Scott Emrich
Office: 608 Min Kao
Phone: (865) 974-3891; E-mail: semrich at utk.edu
Office hours: TBD; and by appointment
Overview
This course covers foundational concepts for building scalable and reproducible computational workflows. Students will learn how to decompose work into jobs, manage dependencies, handle failure, and execute workloads using batch schedulers and containers. This course is neither a Spark certification course nor an MPI programming class. The course will emphasize principles that generalize across scientific HPC environments and industry data platforms, preparing students to reason about scale, cost, and the responsible use of shared computing systems.
Text and syllabus
The syllabus can be found here
Schedule
| Date | Topic | Homework | Notes |
| 1/20/2026 | Intro to scalable computing | ||
| 1/22/2026 | Spark vs. SLURM | ||
| 1/27/2026 | Responsible HPC usage | ||
| 1/29/2026 | Intro to containers and DAGs | ||
| 2/03/2026 | Job Arrays and Parameter Sweeps | ||
| 2/05/2026 | Failure on purpose | ||
| 2/10/2026 | Workflow design at a high level | ||
| 2/12/2026 | From hand-drawn DAGs to executable workflows | ||
| 2/17/2026 | From research idea to workflow: Capstone pitches | ||
| 2/19/2026 | Execution frameworks as workflow realizations | ||
| 2/24/2026 | SLURM jam: From design to debugging | ||
| 2/26/2026 | Project DAG Design Studio (no class) | ||
| 3/03/2026 | Scaling is a tradeoff, not a goal | ||
| 3/05/2026 | Designing for humans: logging, monitoring, and debuggability | ||
| 3/10/2026 | Spring break (no class) | ||
| 3/12/2026 | Spring break (no class) | ||
| 3/17/2026 | Interactive compute as a tool | ||
| 3/19/2026 | Interactive job jam! | ||
| 3/24/2026 | Data movement & I/O in HPC workflows | ||
| 3/26/2026 | Project architecture presentation prep (no class) | ||
| 3/31/2026 | Scheduler guest lecture (student choice) | ||
| 4/2/2026 | Spring recess (no class) | ||
| 4/7/2026 | Initial project presentations for feedback | ||
| 4/9/2026 | Cost and Performance Thinking | ||
| 4/14/2026 | Evalutating not just executing workflows | ||
| 4/16/2026 | Workflow jam: designing towards evaluation | ||
| 4/21/2026 | Guest lecture: "War stories" from UTK NICS (Crosby) | ||
| 4/23/2026 | Guest lecture: "War stories" from ORNL OLCF (Holman) | ||
| 4/28/2026 | Draft project presentations (in class) | ||
| 4/30/2026 | Study hall to finalize projects | ||
| 5/05/2026 | Projects due (no formal class; videos will be shared) |
All students are required to abide by the DSE and University Honor Code.

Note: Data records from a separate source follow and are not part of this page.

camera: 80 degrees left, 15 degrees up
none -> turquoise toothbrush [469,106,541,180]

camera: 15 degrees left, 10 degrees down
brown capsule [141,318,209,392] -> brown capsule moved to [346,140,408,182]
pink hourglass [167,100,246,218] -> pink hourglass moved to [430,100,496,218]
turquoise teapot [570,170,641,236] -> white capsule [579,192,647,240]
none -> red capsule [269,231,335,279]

Discussion of concepts and general approaches with classmates is encouraged; however, unless explicitly stated otherwise, all submitted code and written answers must be developed and written individually.

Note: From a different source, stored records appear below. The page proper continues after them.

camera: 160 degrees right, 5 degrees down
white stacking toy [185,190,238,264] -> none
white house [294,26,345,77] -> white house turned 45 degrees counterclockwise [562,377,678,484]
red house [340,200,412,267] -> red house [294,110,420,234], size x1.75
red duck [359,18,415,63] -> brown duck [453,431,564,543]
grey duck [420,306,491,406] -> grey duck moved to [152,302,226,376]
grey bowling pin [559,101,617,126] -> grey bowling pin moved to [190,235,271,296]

You may use external resources—including documentation, textbooks, and generative AI tools—as learning aids (e.g., to clarify syntax, understand error messages, or review general concepts). However, relying on such tools to generate substantial portions of assignment solutions, complete implementations, or logic specific to a graded task is not permitted.
If you are unsure whether a particular use is allowed, please ask. As a guiding principle: if you could not explain or re-derive the solution without the tool, then its use was inappropriate. Submitted work must reflect your own understanding and effort.